WHAT YOU NEED TO DO:
Copy out the material word for word, starting at the line that contains "What is the sum of all values?" and going through to the end of the material. Leave out the pictures.

GIVEN RECORDS:
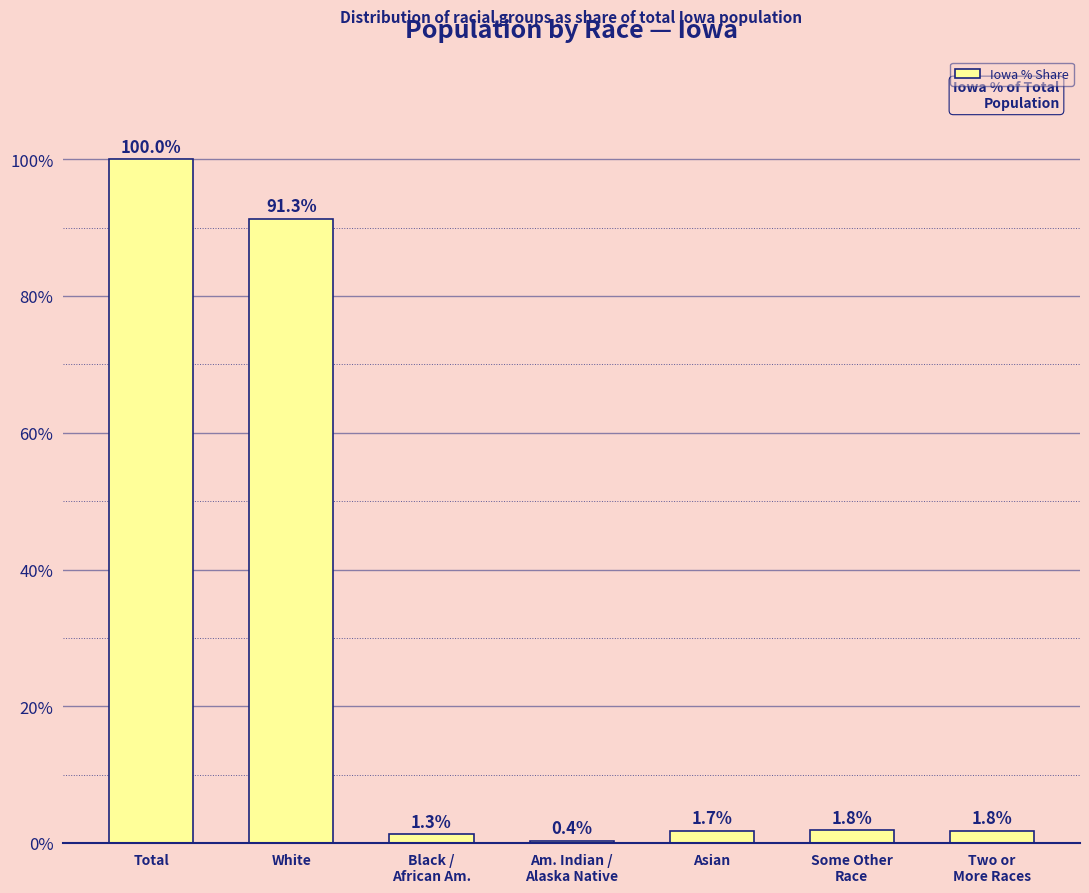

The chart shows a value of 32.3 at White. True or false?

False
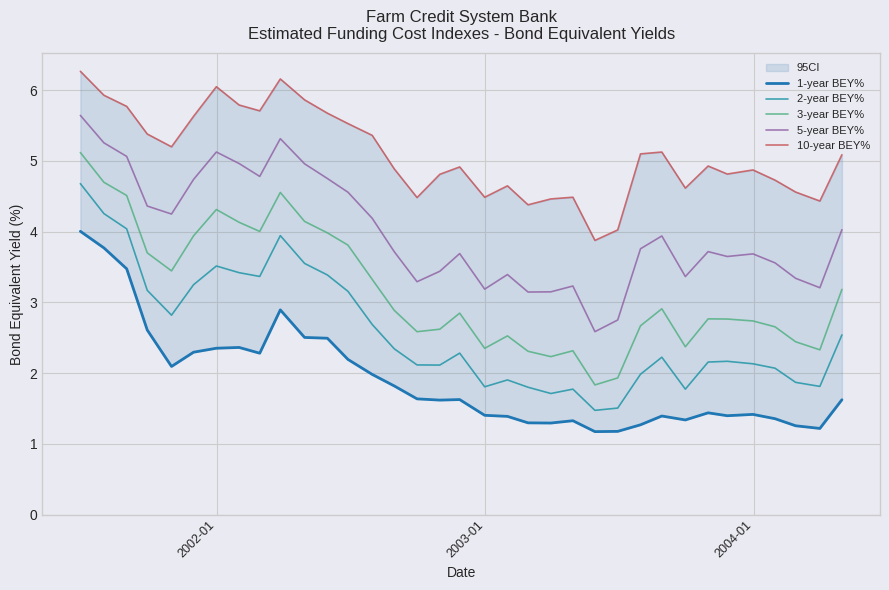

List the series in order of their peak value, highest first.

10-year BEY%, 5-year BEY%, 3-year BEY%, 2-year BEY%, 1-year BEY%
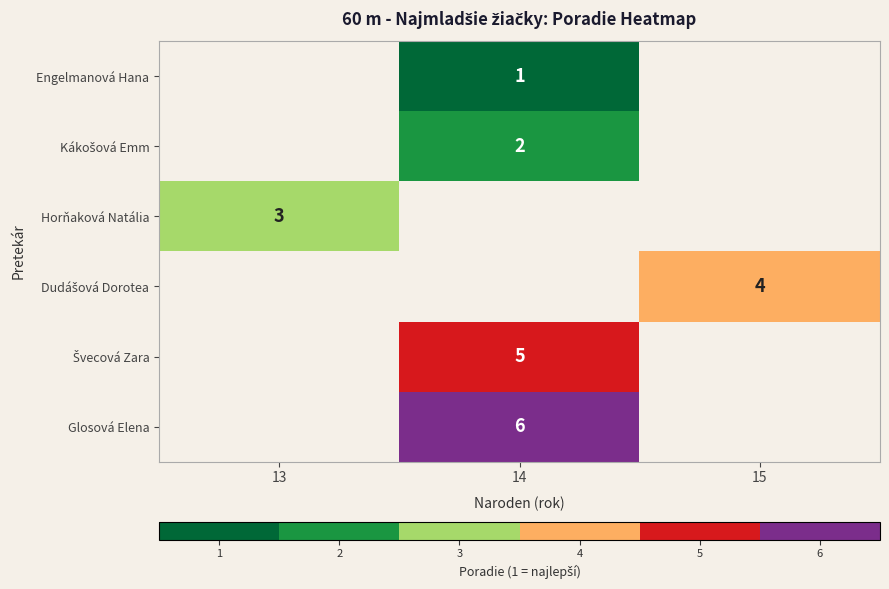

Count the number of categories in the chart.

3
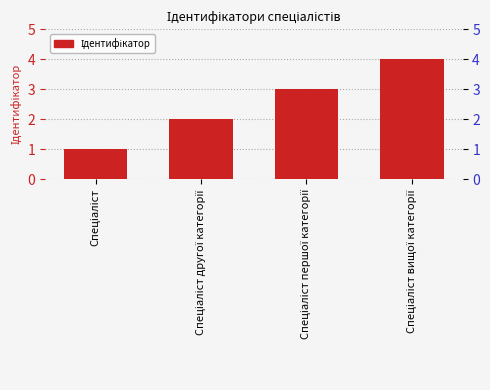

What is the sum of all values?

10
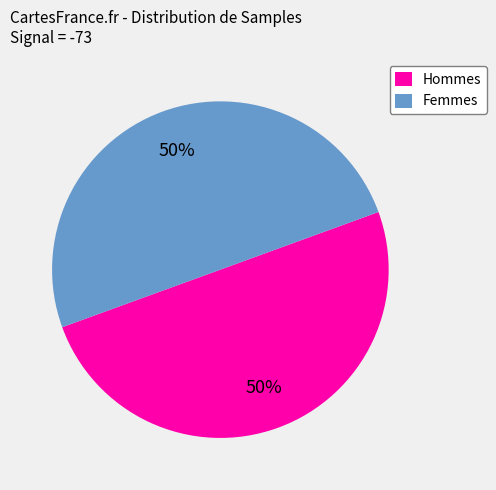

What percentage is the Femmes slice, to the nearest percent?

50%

WRITTEN SOLUTION:
What is the sum of all values?

10

What percentage is the Femmes slice, to the nearest percent?

50%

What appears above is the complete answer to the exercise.